Provided passage -
----

I found a few that have no leverage, relatively low expenses, and a pretty good discount. All from Nuveen, and they should be pretty good at the muni thing.

Anybody have an opinion on NXP, NXQ, NXR or other muni CEFs? I don't see a lot of downside. Historically, the discount has gotten a bit larger, but not much. Most of the time, it's been pretty small.

Of those 3, I'm leaning towards NXQ for AAA quality and low AMT exposure.
 
Look very, very carefully at who the guarantors of the underlying bonds are. The smaller guarantors may well be in trouble and if their ratings get cut the value of the bonds will almost certainly be hurt.
 
That's why I'm not going with individual munis. NXQ doesn't have more than 4% exposure to any single issue, and they have good diversity.
 
Great, but if the are all guaranteed by two little guys who get downgraded, it won't make much difference.
 
So for the 23% of the fund that is comprised of insured bonds, I should dig into the health of the insurers? I guess that should only be 6 or so bonds. OK, I'll try that for homework. :)
 
Nuveen gives me all of the bonds in an Excel format. 135 bonds for NXQ. What's a "JJ Kenny flag?"
 
Anybody have an opinion on NXP, NXQ, NXR or other muni CEFs? I don't see a lot of downside. Historically, the discount has gotten a bit larger, but not much. Most of the time, it's been pretty small.

Of those 3, I'm leaning towards NXQ for AAA quality and low AMT exposure.

I would agree with you on NXQ of those three. And for the reasons you give.

I found Nuveen over the years head and shoulders above Van Kampen in the muni arena.

I have also been thinking now may be an opportune time to add a bit to my muni pot as discounts to NAV are historically fairly generous currently.

Just shy of 5% tax free is not bad, if one's tax bracket makes taxes a concern/and the AMT. Gives close to 7% tax equivalent yield depending on tax bracket. Not bad.

----

Source excerpt -
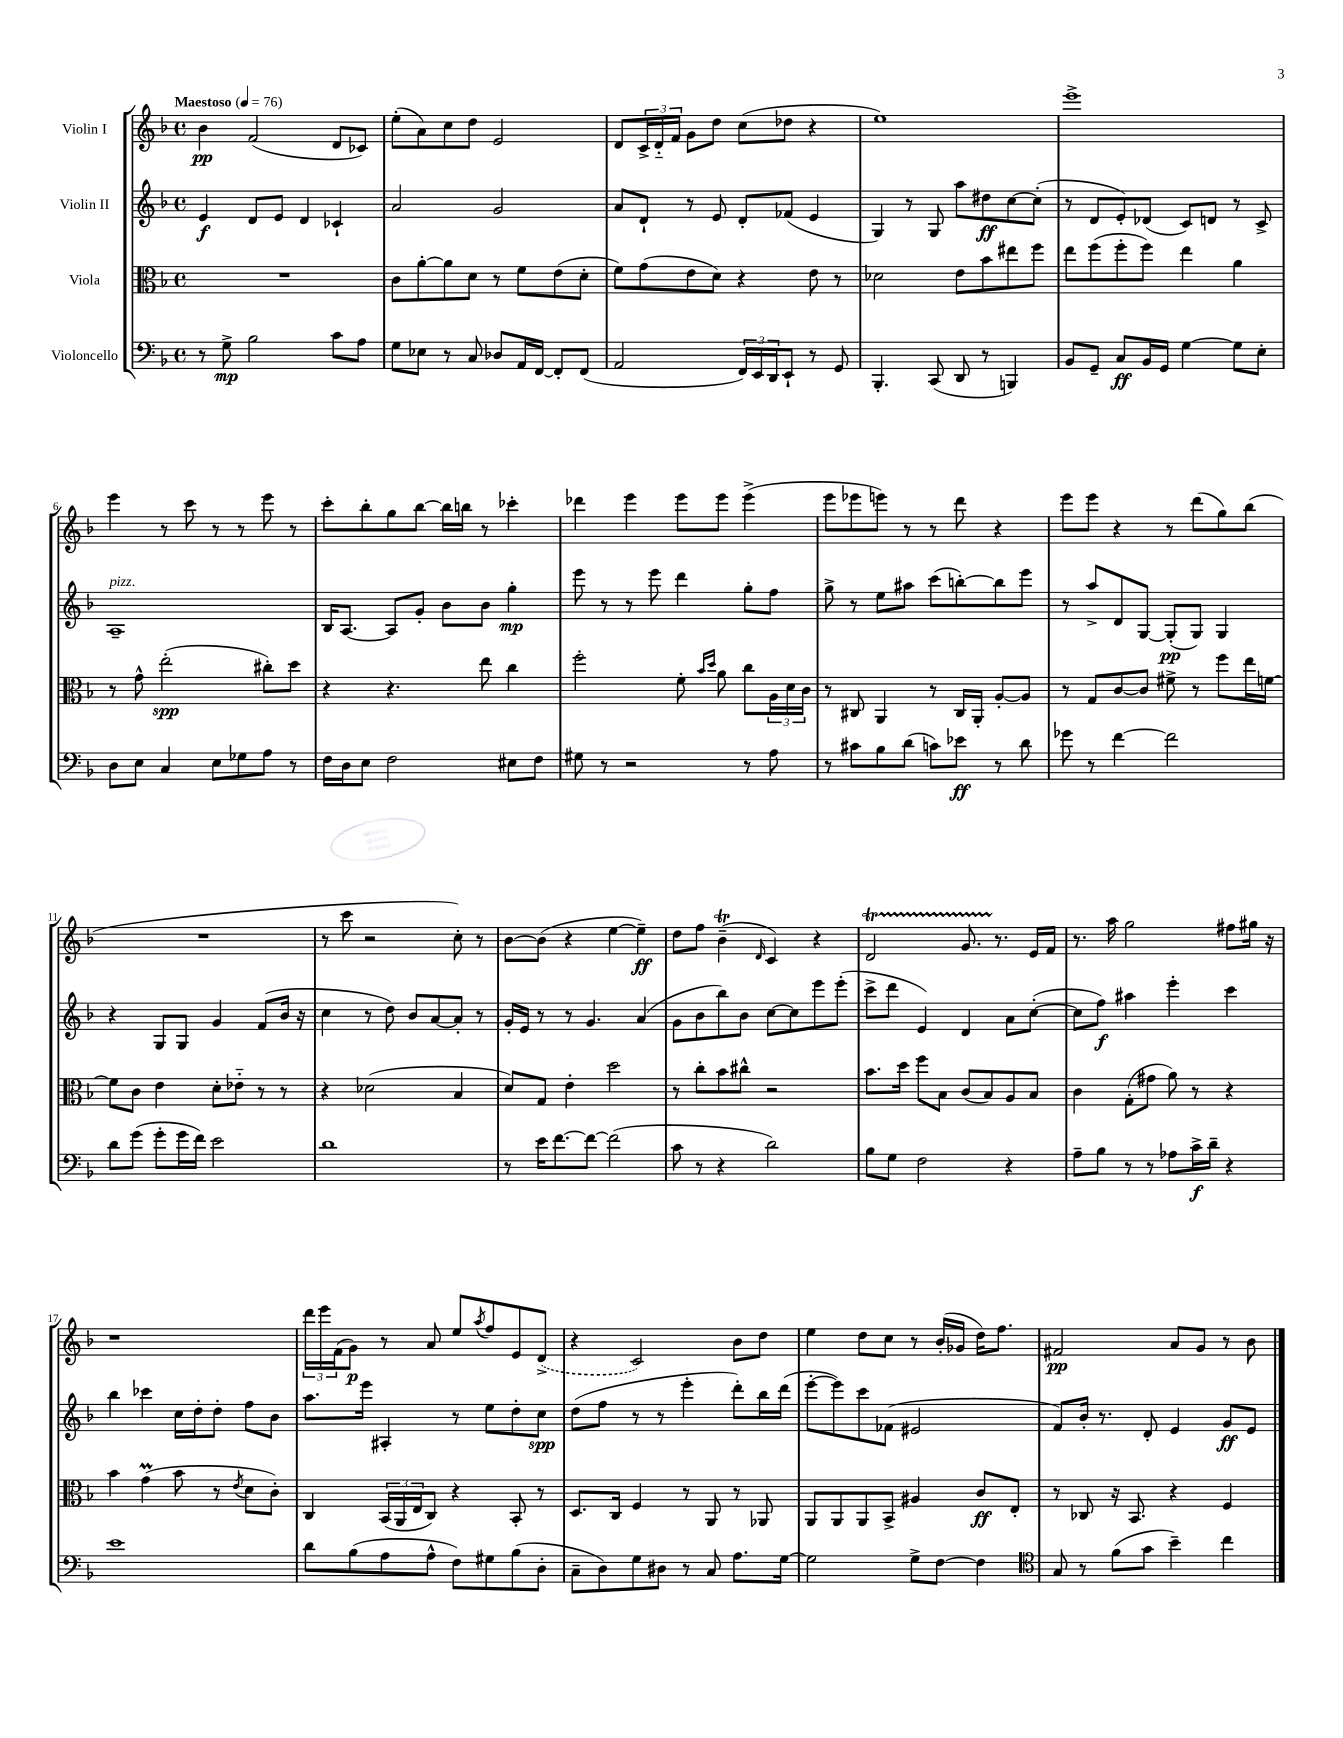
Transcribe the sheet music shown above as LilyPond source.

----

Description of the task - Transcribe the muni fund discussion word for word, beginning at the words "Nuveen gives me" and stopping after "bracket. Not bad.".

Answer to the task -
Nuveen gives me all of the bonds in an Excel format. 135 bonds for NXQ. What's a "JJ Kenny flag?"
 
Anybody have an opinion on NXP, NXQ, NXR or other muni CEFs? I don't see a lot of downside. Historically, the discount has gotten a bit larger, but not much. Most of the time, it's been pretty small.

Of those 3, I'm leaning towards NXQ for AAA quality and low AMT exposure.

I would agree with you on NXQ of those three. And for the reasons you give.

I found Nuveen over the years head and shoulders above Van Kampen in the muni arena.

I have also been thinking now may be an opportune time to add a bit to my muni pot as discounts to NAV are historically fairly generous currently.

Just shy of 5% tax free is not bad, if one's tax bracket makes taxes a concern/and the AMT. Gives close to 7% tax equivalent yield depending on tax bracket. Not bad.